Autism Spectrum Disorder (ASD) is an umbrella term used to describe a group of complex neurological disorders characterized by socio-communicative impairments and restricted/repetitive patterns of behavior. ASD is predominantly idiopathic or of unknown origin; however, in 4-20% of ASD cases a specific cause can be identified. In previous blogs I have spoken of many conditions where a large percentage of individuals express autism-like symptoms (e.g., tuberous sclerosis, Smith-Lemli-Opitz syndrome, Dravet syndrome). Research into these secondary cases is of importance because of the availability of possible treatment avenues targeting core pathological features of the condition and the knowledge we may gain regarding our understanding into early risk factors.
One important cause of secondary autism is Ehlers Danlos syndrome. This is a connective tissue disorder usually characterized by joint hypermobility. I initially became interested in Ehlers-Danlos syndrome (EDS) after studying neuropathological reports that, for me, indicated similarities to the findings that I had reported in autism. Fortunately, my wife has been able to establish contact with a large cohort of patients and procure their cooperation in answering questions for different screening surveys. The results (unpublished) reveal a large amount of comorbidity between the conditions (Ehlers-Danlos and autism). More relevant to the subject of this blog, we have been alarmed by the large number of complaints involving different aspects of pain (e.g., menstrual cramps, irritable bowel syndrome) and autonomic instability (e.g., resting tachycardia, orthostatic hypotension, constipation) reported by those answering my wife’s survey.
In medicine it is often the case that the simplest explanation for multiple complaints is usually the correct one (Occam’s razor). It is therefore of interest to consider whether all of the strange symptoms that we have mentioned can be explained by the same phenomenon or mechanism. This appears to be the case for many of the symptoms of Ehlers Danlos and autism.
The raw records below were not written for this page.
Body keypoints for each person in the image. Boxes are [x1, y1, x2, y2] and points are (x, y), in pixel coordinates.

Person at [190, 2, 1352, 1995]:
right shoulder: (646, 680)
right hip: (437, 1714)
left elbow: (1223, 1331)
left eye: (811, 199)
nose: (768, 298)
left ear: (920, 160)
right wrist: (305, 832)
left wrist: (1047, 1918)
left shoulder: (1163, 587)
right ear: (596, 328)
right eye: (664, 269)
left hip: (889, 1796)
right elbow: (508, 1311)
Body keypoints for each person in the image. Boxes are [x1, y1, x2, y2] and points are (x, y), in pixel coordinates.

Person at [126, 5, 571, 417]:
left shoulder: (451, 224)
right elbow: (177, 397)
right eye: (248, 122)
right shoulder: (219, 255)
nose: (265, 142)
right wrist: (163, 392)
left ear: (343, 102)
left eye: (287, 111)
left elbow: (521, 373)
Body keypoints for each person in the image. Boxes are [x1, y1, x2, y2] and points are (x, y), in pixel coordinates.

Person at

Central sensitization is a condition where the nervous system of an individual is highly reactive and exhibits a lowered threshold for pain perception. This leads to oversensitization and increased pain in response to non-painful stimuli, e.g., the texture of certain clothes as they brush the skin or the mushiness of certain types of food. Other patients may report increased sensitivity to sounds (e.g., the bell in between school classes) or to visual stimuli. The symptoms are often difficult to describe and there are no defining criteria (lab tests) to confirm the same. In the end, patients live in chronic pain and remain undiagnosed. The veracity of their symptoms is often questioned by medical professionals and even close acquaintances. In many cases the patient may be deemed to be a psychiatric case and “accused”, rather than diagnosed, of having a somatofom type of disorder.
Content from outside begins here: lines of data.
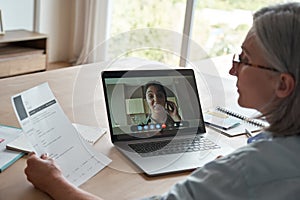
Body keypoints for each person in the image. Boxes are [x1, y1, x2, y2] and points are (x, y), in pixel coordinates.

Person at [24, 2, 300, 199]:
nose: (232, 69)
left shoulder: (243, 170)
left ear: (283, 84)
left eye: (244, 60)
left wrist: (55, 182)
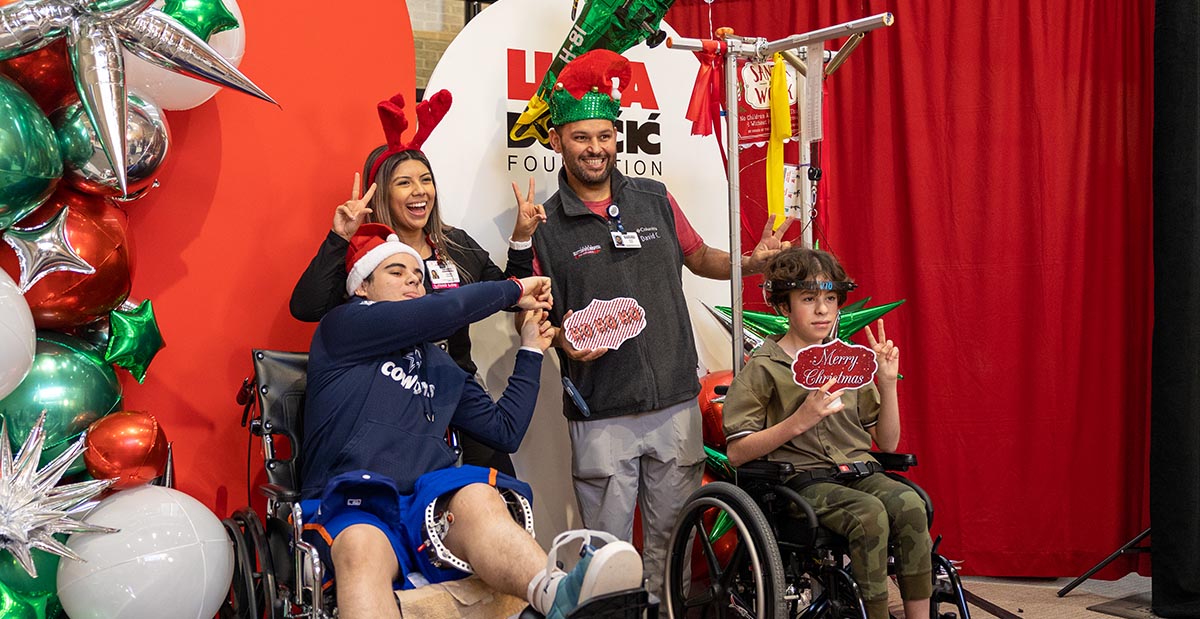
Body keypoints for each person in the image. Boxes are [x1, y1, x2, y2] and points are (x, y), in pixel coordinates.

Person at [524, 49, 794, 595]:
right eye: (581, 137)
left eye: (604, 135)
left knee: (674, 546)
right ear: (557, 141)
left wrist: (748, 261)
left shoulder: (654, 198)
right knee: (608, 555)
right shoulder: (544, 226)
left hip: (674, 401)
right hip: (601, 413)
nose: (596, 148)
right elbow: (535, 314)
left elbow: (698, 257)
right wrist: (567, 347)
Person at [300, 223, 643, 619]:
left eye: (418, 276)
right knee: (361, 544)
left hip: (426, 503)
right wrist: (513, 290)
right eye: (396, 273)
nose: (413, 282)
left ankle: (559, 596)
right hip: (355, 500)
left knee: (479, 494)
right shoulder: (343, 327)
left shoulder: (441, 364)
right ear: (362, 287)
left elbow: (504, 430)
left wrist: (530, 350)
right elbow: (442, 310)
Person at [291, 89, 545, 478]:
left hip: (451, 382)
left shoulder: (455, 243)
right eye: (405, 183)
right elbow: (305, 308)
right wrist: (338, 238)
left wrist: (522, 240)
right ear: (382, 193)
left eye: (425, 180)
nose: (420, 191)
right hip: (390, 389)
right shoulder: (366, 256)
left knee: (498, 483)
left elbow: (512, 293)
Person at [721, 247, 932, 619]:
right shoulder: (763, 368)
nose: (822, 309)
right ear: (784, 307)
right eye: (808, 299)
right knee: (869, 514)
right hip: (800, 482)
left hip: (858, 471)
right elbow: (737, 453)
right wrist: (798, 421)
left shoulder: (848, 362)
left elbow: (888, 443)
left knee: (910, 504)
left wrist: (886, 385)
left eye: (830, 299)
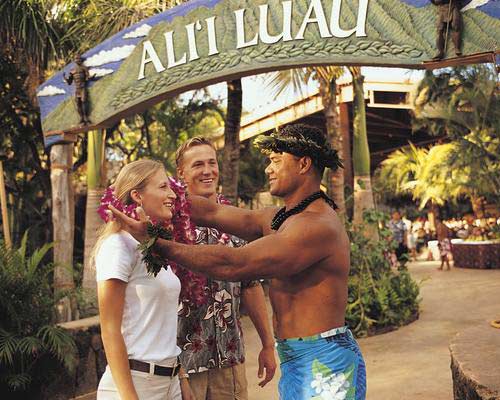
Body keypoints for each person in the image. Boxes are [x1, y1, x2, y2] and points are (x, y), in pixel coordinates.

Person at [110, 124, 366, 400]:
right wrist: (153, 193)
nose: (268, 169)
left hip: (323, 360)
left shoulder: (317, 226)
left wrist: (157, 244)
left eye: (276, 161)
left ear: (303, 164)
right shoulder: (281, 217)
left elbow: (235, 264)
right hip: (296, 358)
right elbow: (213, 211)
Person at [174, 137, 276, 399]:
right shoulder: (168, 223)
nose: (207, 171)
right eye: (198, 164)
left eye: (212, 163)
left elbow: (251, 287)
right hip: (184, 361)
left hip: (229, 358)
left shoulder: (236, 221)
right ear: (181, 173)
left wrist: (267, 344)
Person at [94, 160, 193, 400]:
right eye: (163, 187)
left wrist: (180, 377)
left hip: (169, 382)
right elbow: (109, 330)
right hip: (135, 384)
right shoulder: (118, 246)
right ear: (137, 196)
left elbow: (160, 325)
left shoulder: (151, 248)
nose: (172, 194)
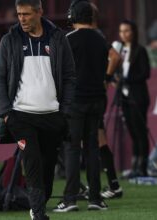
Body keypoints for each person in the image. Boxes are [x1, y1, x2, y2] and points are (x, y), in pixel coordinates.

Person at [0, 0, 76, 219]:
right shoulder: (9, 41)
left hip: (52, 116)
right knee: (32, 161)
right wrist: (6, 113)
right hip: (20, 116)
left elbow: (69, 77)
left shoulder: (57, 38)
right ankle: (39, 214)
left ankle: (40, 202)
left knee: (48, 165)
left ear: (39, 12)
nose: (22, 19)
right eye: (19, 14)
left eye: (27, 14)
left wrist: (64, 112)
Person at [53, 0, 108, 212]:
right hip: (97, 100)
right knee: (93, 148)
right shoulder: (101, 39)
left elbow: (58, 72)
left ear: (73, 16)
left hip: (75, 101)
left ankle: (70, 199)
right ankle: (95, 198)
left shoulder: (67, 39)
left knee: (72, 149)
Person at [90, 2, 123, 199]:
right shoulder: (96, 35)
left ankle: (109, 184)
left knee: (90, 139)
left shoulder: (95, 36)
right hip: (94, 93)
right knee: (95, 138)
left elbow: (115, 56)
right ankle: (112, 183)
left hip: (91, 94)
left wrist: (106, 78)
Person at [114, 20, 151, 178]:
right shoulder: (120, 51)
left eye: (127, 31)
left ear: (133, 32)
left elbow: (145, 73)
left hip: (138, 96)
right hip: (125, 97)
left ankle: (142, 166)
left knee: (140, 131)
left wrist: (127, 79)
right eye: (121, 31)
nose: (124, 34)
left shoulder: (140, 50)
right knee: (132, 132)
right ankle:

A combination of multiple pain-related complaints, a pain-prone phenotype, should make a clinician suspect central sensitization. The may have a family history of pain or mood disorder. Postural tachycardia, temporomandibular joint dysfunction, irritable bowel syndrome, interstitial cystitis, paresthesias, headaches, arthralgia, myalgia, menstrual problems, chronic pelvic pain, restless leg syndrome are all part of this syndrome. Patients are prone to fatigue, dizziness, sleep disturbances, brain fog, and generalized weakness. Lack of sleep may be partially responsible for cognitive symptoms. Without proper diagnoses some patients call themselves “dumb”.
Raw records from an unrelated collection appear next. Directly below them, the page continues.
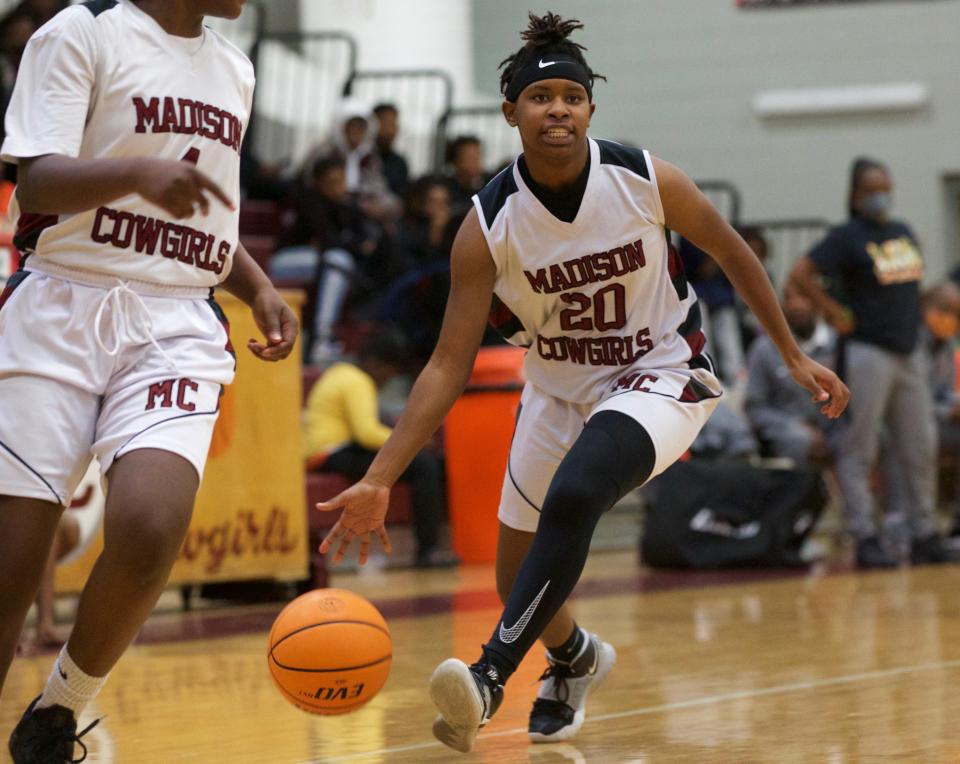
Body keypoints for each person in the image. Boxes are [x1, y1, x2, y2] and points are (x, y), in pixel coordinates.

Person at [316, 11, 847, 754]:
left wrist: (791, 355)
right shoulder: (487, 223)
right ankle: (575, 660)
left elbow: (729, 250)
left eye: (571, 96)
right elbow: (446, 362)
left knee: (577, 491)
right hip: (558, 388)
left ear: (590, 108)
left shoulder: (641, 178)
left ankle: (492, 674)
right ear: (512, 113)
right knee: (516, 577)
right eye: (541, 98)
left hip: (661, 371)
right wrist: (380, 477)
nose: (557, 109)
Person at [0, 2, 298, 762]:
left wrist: (255, 284)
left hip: (172, 324)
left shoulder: (235, 67)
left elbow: (201, 218)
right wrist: (135, 172)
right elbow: (35, 185)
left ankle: (59, 711)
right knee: (8, 565)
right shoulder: (81, 32)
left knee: (152, 525)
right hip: (60, 307)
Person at [789, 157, 949, 568]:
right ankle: (864, 535)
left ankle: (923, 531)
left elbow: (910, 287)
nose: (882, 195)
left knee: (920, 444)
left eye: (886, 187)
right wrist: (832, 309)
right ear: (856, 195)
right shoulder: (846, 236)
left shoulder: (902, 231)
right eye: (872, 189)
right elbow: (800, 274)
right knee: (860, 445)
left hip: (909, 350)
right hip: (867, 351)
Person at [304, 328, 457, 568]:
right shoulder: (357, 380)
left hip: (326, 453)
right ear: (374, 362)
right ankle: (428, 550)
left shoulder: (340, 373)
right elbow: (366, 433)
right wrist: (413, 443)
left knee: (420, 464)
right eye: (388, 372)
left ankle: (430, 547)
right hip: (332, 453)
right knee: (424, 465)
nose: (387, 380)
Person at [745, 282, 835, 467]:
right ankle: (803, 495)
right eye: (789, 299)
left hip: (834, 426)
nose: (795, 305)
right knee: (799, 439)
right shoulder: (764, 349)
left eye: (802, 297)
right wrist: (795, 426)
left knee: (875, 436)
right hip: (788, 429)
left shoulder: (838, 344)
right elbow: (755, 409)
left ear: (817, 301)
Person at [444, 134, 487, 217]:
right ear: (455, 160)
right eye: (470, 158)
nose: (476, 163)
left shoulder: (487, 186)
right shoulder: (445, 190)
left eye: (477, 157)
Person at [372, 102, 409, 198]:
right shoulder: (363, 158)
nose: (391, 130)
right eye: (386, 123)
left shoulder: (399, 163)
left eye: (393, 123)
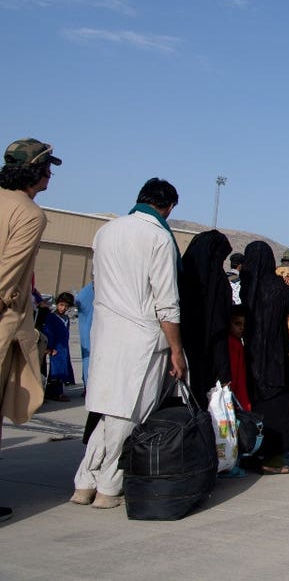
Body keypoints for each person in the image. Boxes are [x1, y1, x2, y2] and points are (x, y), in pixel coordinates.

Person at [72, 178, 185, 509]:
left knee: (107, 414)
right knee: (130, 416)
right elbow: (167, 302)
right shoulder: (159, 238)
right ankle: (108, 486)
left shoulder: (106, 231)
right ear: (168, 207)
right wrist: (176, 349)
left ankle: (84, 481)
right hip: (144, 339)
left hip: (107, 334)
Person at [0, 138, 56, 521]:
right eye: (48, 167)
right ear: (35, 171)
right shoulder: (29, 214)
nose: (51, 174)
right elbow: (6, 278)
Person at [241, 241, 289, 474]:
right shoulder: (277, 286)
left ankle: (250, 455)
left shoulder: (245, 287)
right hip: (277, 361)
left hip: (250, 359)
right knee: (279, 409)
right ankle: (272, 460)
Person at [179, 230, 233, 404]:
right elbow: (218, 330)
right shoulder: (217, 284)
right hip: (204, 360)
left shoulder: (179, 275)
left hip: (174, 355)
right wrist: (225, 374)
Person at [41, 291, 76, 402]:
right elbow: (48, 333)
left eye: (66, 306)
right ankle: (56, 393)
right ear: (57, 304)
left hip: (64, 349)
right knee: (56, 370)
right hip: (55, 348)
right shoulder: (52, 317)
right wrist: (49, 349)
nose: (63, 308)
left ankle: (55, 392)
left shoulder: (66, 318)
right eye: (61, 305)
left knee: (63, 368)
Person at [226, 305, 250, 409]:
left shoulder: (236, 343)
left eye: (243, 324)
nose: (241, 328)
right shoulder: (233, 343)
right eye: (237, 324)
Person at [74, 281, 94, 394]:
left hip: (87, 327)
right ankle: (89, 386)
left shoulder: (88, 289)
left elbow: (78, 300)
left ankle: (88, 385)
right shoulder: (93, 288)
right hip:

The underlying cause of central sensitization is unknown. However, in many cases there seems to be a trigger, in terms of a preceding infection (e.g., mononucleosis), a car accident, surgery or a psychological stressor. Sleep deprivation appears to be an important predisposition in many cases. It is important to note that in some cases medications can make the syndrome worse. Opiods may lead to a worsening symptoms (opiod induced hyperalgesia). Corticosteroids can affect immunity and, when injected, can weaken the same tendons and ligaments that are already affected in EDS. Some patients have improved with low dose antidepressants but they may also provide for side effects. Other drugs of use have been non-steroidal anti-inflammatory agents and some types of anticonvulsants. Some patients have benefited from exercise. Physical activity, in moderation, increases blood flow to the brain, releases endorphines (chemicals that trigger positive feelings in the body), and makes you sleep better. Specialized centers are available around the nation capable of providing a multidisciplinary approach to treatment.